▶ _SHORT PROBLEM_:
Revise the material from its first line through the line containing "picture [522, 328, 1148, 922]", both included. Rewrite only those lines with "Identify" changed to "Locate" and nothing else altered.

▶ _SUPPLIED INFORMATION_:
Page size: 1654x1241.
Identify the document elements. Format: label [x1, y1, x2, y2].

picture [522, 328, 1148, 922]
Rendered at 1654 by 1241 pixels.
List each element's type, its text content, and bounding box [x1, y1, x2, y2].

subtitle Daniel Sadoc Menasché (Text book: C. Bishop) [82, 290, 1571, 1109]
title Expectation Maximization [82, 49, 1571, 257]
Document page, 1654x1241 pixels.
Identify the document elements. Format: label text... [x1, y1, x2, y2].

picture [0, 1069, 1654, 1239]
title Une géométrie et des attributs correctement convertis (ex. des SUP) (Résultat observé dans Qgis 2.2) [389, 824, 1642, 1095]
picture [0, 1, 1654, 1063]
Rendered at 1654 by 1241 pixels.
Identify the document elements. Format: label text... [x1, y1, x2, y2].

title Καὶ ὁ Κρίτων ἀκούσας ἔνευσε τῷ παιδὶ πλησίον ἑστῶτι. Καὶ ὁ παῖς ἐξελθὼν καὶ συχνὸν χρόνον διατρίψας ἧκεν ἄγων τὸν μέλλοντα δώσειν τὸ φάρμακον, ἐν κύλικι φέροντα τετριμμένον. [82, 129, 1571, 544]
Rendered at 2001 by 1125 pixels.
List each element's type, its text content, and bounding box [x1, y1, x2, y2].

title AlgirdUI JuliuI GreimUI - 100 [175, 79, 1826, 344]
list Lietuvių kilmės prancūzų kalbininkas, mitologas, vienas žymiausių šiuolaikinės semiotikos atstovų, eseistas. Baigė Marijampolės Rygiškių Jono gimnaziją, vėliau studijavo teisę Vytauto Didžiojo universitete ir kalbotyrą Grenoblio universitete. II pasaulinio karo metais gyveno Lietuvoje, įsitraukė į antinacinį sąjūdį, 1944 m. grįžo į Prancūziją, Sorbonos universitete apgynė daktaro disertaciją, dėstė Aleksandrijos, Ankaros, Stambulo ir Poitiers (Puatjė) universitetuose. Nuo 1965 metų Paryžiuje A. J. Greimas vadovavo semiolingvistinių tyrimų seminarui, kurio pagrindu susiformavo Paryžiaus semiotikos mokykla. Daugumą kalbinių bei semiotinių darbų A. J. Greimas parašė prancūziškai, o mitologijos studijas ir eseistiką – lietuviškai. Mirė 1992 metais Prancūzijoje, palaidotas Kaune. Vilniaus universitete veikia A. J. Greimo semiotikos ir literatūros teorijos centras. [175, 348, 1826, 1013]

▶ _OUTPUT OF THE EXERCISE_:
Page size: 1654x1241.
Locate the document elements. Format: label [x1, y1, x2, y2].

picture [522, 328, 1148, 922]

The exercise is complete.